:: RAW DATA ::

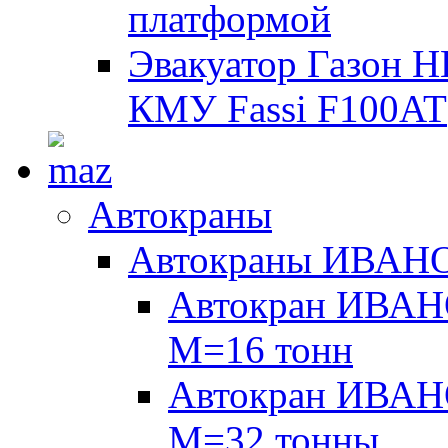
платформой
Эвакуатор Газон 
КМУ Fassi F100AT
Автокраны
Автокраны ИВАН
Автокран ИВАН
М=16 тонн
Автокран ИВАН
М=32 тонны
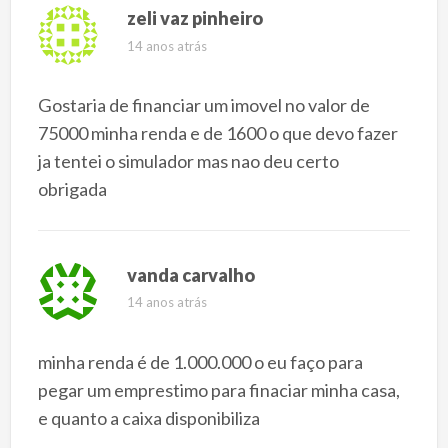
zeli vaz pinheiro
14 anos atrás
Gostaria de financiar um imovel no valor de
75000 minha renda e de 1600 o que devo fazer
ja tentei o simulador mas nao deu certo
obrigada
vanda carvalho
14 anos atrás
minha renda é de 1.000.000 o eu faço para
pegar um emprestimo para finaciar minha casa,
e quanto a caixa disponibiliza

:::

● WRITTEN TASK:
Write out the whole listing exactly as it appears, and omit the pictures.

● RESULT OF THIS EXERCISE:
платформой
Эвакуатор Газон 
КМУ Fassi F100AT
Автокраны
Автокраны ИВАН
Автокран ИВАН
М=16 тонн
Автокран ИВАН
М=32 тонны
zeli vaz pinheiro
14 anos atrás
Gostaria de financiar um imovel no valor de
75000 minha renda e de 1600 o que devo fazer
ja tentei o simulador mas nao deu certo
obrigada
vanda carvalho
14 anos atrás
minha renda é de 1.000.000 o eu faço para
pegar um emprestimo para finaciar minha casa,
e quanto a caixa disponibiliza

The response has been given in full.